Ma la selezione avviene a monte, nella scelta degli sceneggiatori che non vengono scelti sulla base della loro esperienza, capacità e talento, ma sulla base di un modulo che viene compilato e dove bisogna indicare a quale "genere" (non sesso) si appartiene, a quale etnia, e anche eventuali disabilità.

Quindi la "equità" (che è poi una forma alquanto esplicita di discriminazione) diventa un modo per favorire in sede si stesura di sceneggiature rappresentanti di minoranze che poi, scriveranno sceneggiature prive di qualità (spesso facendosi aiutare dalla AI) per accontentare gli investitori che si aspettano un certo tipo di messaggio.

"un tempo parlavamo di quale storia avremmo dovuto raccontare che potesse interessare il pubblico, oggi si parla solo del messaggio da veicolare" si è lamentato un anonimo sceneggiatore americano. Questa sitauzione viene peggiorata dal ricorso sempre più evidente alla AI, che rielabora script già noti inserendoli alla meno e peggio in un contesto narrativo che dovrebbe essere nuovo, creando da un lato un'aria di deja vu, ma dall'altro facendo scadere la qualità del prodotto, che diventa troppo meccanico e freddo. Non c'è da stupirsi che le storie risultino scontate e cotemporaneamente piene di buchi di sceneggiature e vere e proprie assurdità.

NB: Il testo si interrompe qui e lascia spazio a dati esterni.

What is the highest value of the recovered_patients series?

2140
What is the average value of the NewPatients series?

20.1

Questa situazione viene notata dal grosso pubblico solo quando i creatori (si fa per dire) entrano in determinati terreni minati, le saghe alla Star Wars, ad esempio, il cosidetto  universo MCU, fino ai remake delle fiabe per bambini, fra tutti il campo minato più pericoloso. E allora, solo allora, ecco che ci si accorge di una situazione generalizzata, che peraltro si esprime con il crollo generale delle vendite dei biglietti cinematografici, e con sempre più frustrazione verso prodotti considerati più un veicolo di propaganda che di intrattenimento.

L'aria però sta cambiando, le elezioni americane, che non sono la causa ma il sintomo, hanno mostrato che certe esagerazioni (che poi si trovano ben evidenti al di là dello schermo cinematografico e dello schermo televisivo) hanno ormai i mesi, se non i giorni, contati.

E' inevitabile che i produttori cercheranno di evitare altre enormi perdite finanziarie. e che quindi aggiusteranno il tiro nei prossimi tempi, e magari si possa tornare a vedere al cinema film, anche con contenuti, ma fatti con rispetto del pubblico e delle storie che si raccontano.